Nor was this all that he must witness that day, for going home in the evening he heard a bird singing at the door of the cobbler in the village, near Sisto’s farm. He had never heard such singing before, it was indescribably lovely, and behind the song was a spirit of hope so poignant that it seemed to be racking the bird’s body. The bird was singing in an agony of hope that came very near to despair.
The cobbler nodded and smiled at Gian-Luca: “Buona sera,” he said politely, “you admire him? He is new—he has a fine song.”
“A marvelous song!” said Gian-Luca. And then he must make his eternal request: “Let me buy him a larger cage.”

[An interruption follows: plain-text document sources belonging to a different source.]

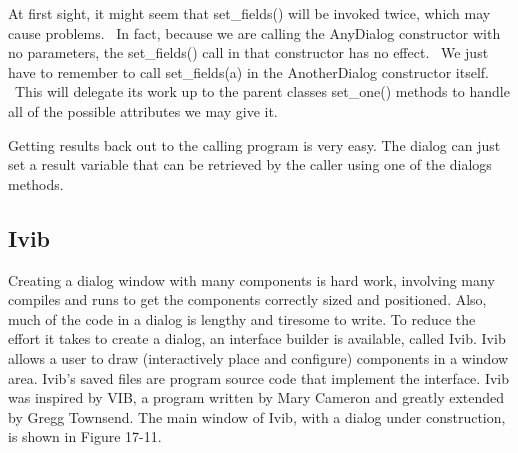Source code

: At first sight, it might seem that \textsf{set\_fields()} will be
invoked twice, which may cause problems. \ In fact, because we are
calling the \textsf{AnyDialog} constructor with no parameters, the
\textsf{set\_fields()} call in that constructor has no effect. \ We
just have to remember to call \textsf{set\_fields(a)} in the
\textsf{AnotherDialog} constructor itself. \ This will delegate its
work up to the parent classes{\textquotesingle} \textsf{set\_one()}
methods to handle all of the possible attributes we may give it.

Getting results back out to the calling program is very easy. The dialog
can just set a result variable that can be retrieved by
the caller using one of the dialog{\textquotesingle}s methods.

\subsection[Ivib]{Ivib}
Creating a dialog window with many components is hard
work, involving many compiles and runs to get the components
correctly sized and positioned. Also, much of the code in a
dialog is lengthy and tiresome to write. To reduce the effort it
takes to create a dialog, an
interface builder is available, called Ivib.
Ivib allows a user to draw (interactively place and configure)
components in a window area. Ivib's saved files are program source code
that implement the interface. Ivib was inspired by VIB, a program
written by Mary Cameron and greatly extended by
Gregg Townsend. The main window of Ivib, with a
dialog under construction, is shown in Figure 17-11.



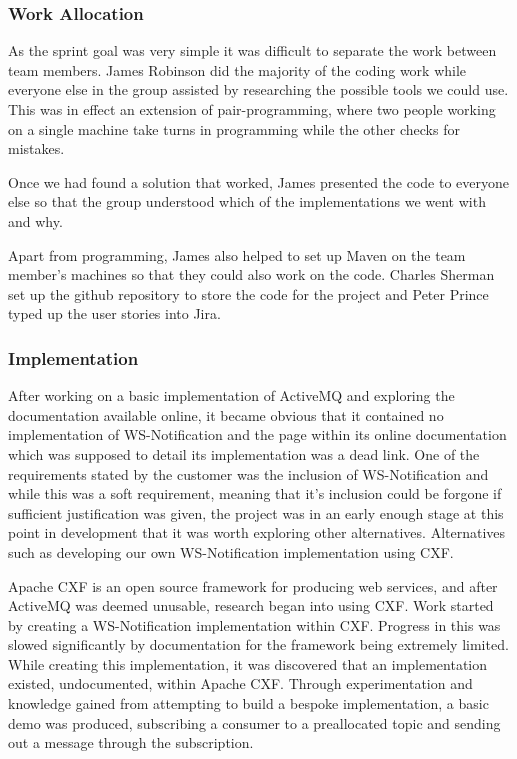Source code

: \documentclass[a4paper, 12pt]{article}
\begin{document}
\subsubsection{Work Allocation}

As the sprint goal was very simple it was difficult to separate the work between team members. James Robinson did the majority of the coding work while everyone else in the group assisted by researching the possible tools we could use. This was in effect an extension of pair-programming, where two people working on a single machine take turns in programming while the other checks for mistakes.

Once we had found a solution that worked, James presented the code to everyone else so that the group understood which of the implementations we went with and why.

Apart from programming, James also helped to set up Maven on the team member's machines so that they could also work on the code. Charles Sherman set up the github repository to store the code for the project and Peter Prince typed up the user stories into Jira.

\subsubsection{Implementation}

After working on a basic implementation of ActiveMQ and exploring the documentation available online, it became obvious that it contained no implementation of WS-Notification and the page within its online documentation which was supposed to detail its implementation was a dead link. One of the requirements stated by the customer was the inclusion of WS-Notification and while this was a soft requirement, meaning that it's inclusion could be forgone if sufficient justification was given, the project was in an early enough stage at this point in development that it was worth exploring other alternatives. Alternatives such as developing our own WS-Notification implementation using CXF.

Apache CXF is an open source framework for producing web services, and after ActiveMQ was deemed unusable, research began into using CXF. Work started by creating a WS-Notification implementation within CXF. Progress in this was slowed significantly by documentation for the framework being extremely limited. While creating this implementation, it was discovered that an implementation existed, undocumented, within Apache CXF. Through experimentation and knowledge gained from attempting to build a bespoke implementation, a basic demo was produced, subscribing a consumer to a preallocated topic and sending out a message through the subscription.
\end{document}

But the cobbler shook his head: “If you did, signore, he would not find his food, he is blind.”
“Blind?” said Gian-Luca, incredulously.
“Si, signore, that is why he sings so finely; we often blind them to make them sing, it seems to give sweetness to their notes.”

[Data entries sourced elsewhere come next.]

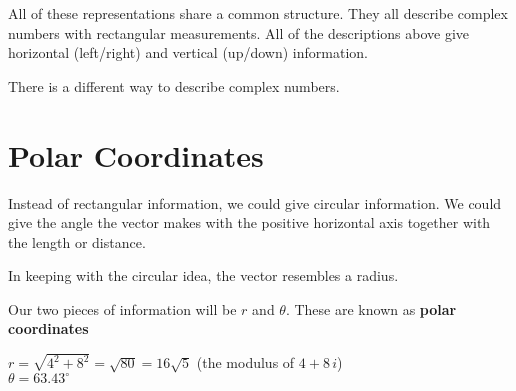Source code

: \documentclass{ximera}
\begin{document}
All of these representations share a common structure.  They all describe complex numbers with rectangular measurements.  All of the descriptions above give horizontal (left/right) and vertical (up/down) information.


There is a different way to describe complex numbers.



\section{Polar Coordinates}

Instead of rectangular information, we could give circular information.  We could give the angle the vector makes with the positive horizontal axis together with the length or distance. 

In keeping with the circular idea, the vector resembles a radius.  

Our two pieces of information will be $r$ and $\theta$. These are known as \textbf{polar coordinates}

\begin{image}
\end{image}


$r = \sqrt{4^2 + 8^2} = \sqrt{80} = 16\sqrt{5}$ (the modulus of $4 + 8 \, i$) \\
$\theta = 63.43^{\circ}$ \\
\end{document}
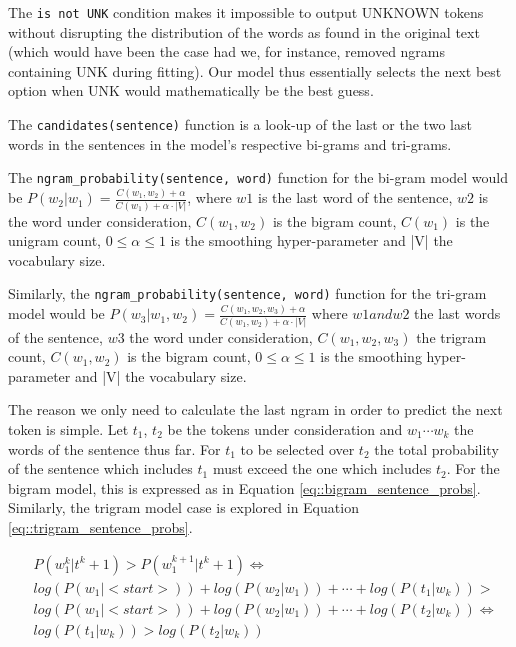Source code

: \documentclass[11pt, a4paper]{article}
\begin{document}
	The \texttt{is not UNK} condition makes it impossible to output UNKNOWN tokens without disrupting the distribution of the words as found in the original text (which would have been the case had we, for instance, removed ngrams containing UNK during fitting). Our model thus essentially selects the next best option when UNK would mathematically be the best guess.
	
	The \texttt{candidates(sentence)} function is a look-up of the last or the two last words in the sentences in the model's respective bi-grams and tri-grams.
	
	The \texttt{ngram\_probability(sentence, word)} function for the bi-gram model would be $ P(w_2|w_1) = \frac{C(w_1,w_2) + \alpha}{C(w_1) + \alpha \cdot|V|} $, where  $w1$ is the last word of the sentence, $w2$ is the word under consideration, $ C(w_1,w_2) $ is the bigram count, $ C(w_1) $ is the unigram count, $ 0 \leq\alpha \leq1 $ is the smoothing hyper-parameter and |V| the vocabulary size.
	
	Similarly, the \texttt{ngram\_probability(sentence, word)} function for the tri-gram model would be $ P(w_3|w_1,w_2) = \frac{C(w_1,w_2,w_3) + \alpha}{C(w_1,w_2) + \alpha \cdot |V|} $ where  $w1 and w2$ the last words of the sentence, $w3$ the word under consideration, $ C(w_1,w_2,w_3) $ the trigram count, $ C(w_1,w_2) $ is the bigram count, $ 0 \leq\alpha \leq1 $ is the smoothing hyper-parameter and |V| the vocabulary size.
	
	The reason we only need to calculate the last ngram in order to predict the next token is simple. Let $t_1$, $t_2$ be the tokens under consideration and $w_1 \cdots w_k$ the words of the sentence thus far. For $t_1$ to be selected over $t_2$ the total probability of the sentence which includes $t_1$ must exceed the one which includes $t_2$. For the bigram model, this is expressed as in Equation \ref{eq::bigram_sentence_probs}. Similarly, the trigram model case is explored in Equation \ref{eq::trigram_sentence_probs}. 
	
	\begin{equation}
		\label{eq::bigram_sentence_probs}
		\begin{aligned}
			& P(w^{k}_1 | t^k+1) > P(w^{k+1}_1 | t^k+1) \iff \\
			& log(P(w_1|<start>)) + log(P(w_2|w_1)) + \cdots + log(P(t_1|w_k)) > \\
			& log(P(w_1|<start>)) + log(P(w_2|w_1)) + \cdots + log(P(t_2|w_k)) \iff \\
			& log(P(t_1|w_k)) > log(P(t_2|w_k))
		\end{aligned}
	\end{equation}
	
\end{document}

His voice was neither pitiful nor cruel, only lacking in understanding; he chirruped to the blind bird as though he liked it, and going into the house he fetched some lettuce, which he pushed between the bars of its cage. The bird felt the cool, green stuff against its wing, and burst into a torrent of song; as it sang it shuffled its claws on its perch, swaying from side to side. Then Gian-Luca put his hands up to his ears and started to run down the street, and as he ran he remembered the beggar and her child who had lost his eyes. The child and the bird seemed to merge together, no longer two separate creatures; the suffering of the one was the suffering of the other, and the suffering of both was the suffering of Gian-Luca. And although he had covered his ears with his hands, he thought that he could still hear that singing.
V
It was February when the crisis was reached; they were nearing the end of their stay, and Gian-Luca’s resentment towards Leone had got well-nigh beyond his control. As for the boy, he hated Gian-Luca and went out of his way to enrage him; the weapon he used was the little brown donkey, who must suffer accordingly. Yet as sometimes happens, a very small incident led to the final explosion; Gian-Luca came on Leone one morning thoughtfully tweaking out the donkey’s mane—a painful proceeding, but as heavenly balm when compared with the other torments. For one long minute Gian-Luca stood quite still while Leone looked up and grinned:
“Sai che non sentono niente—” he began. Then he stopped abruptly, for Gian-Luca had swooped forward and seized the discarded whip.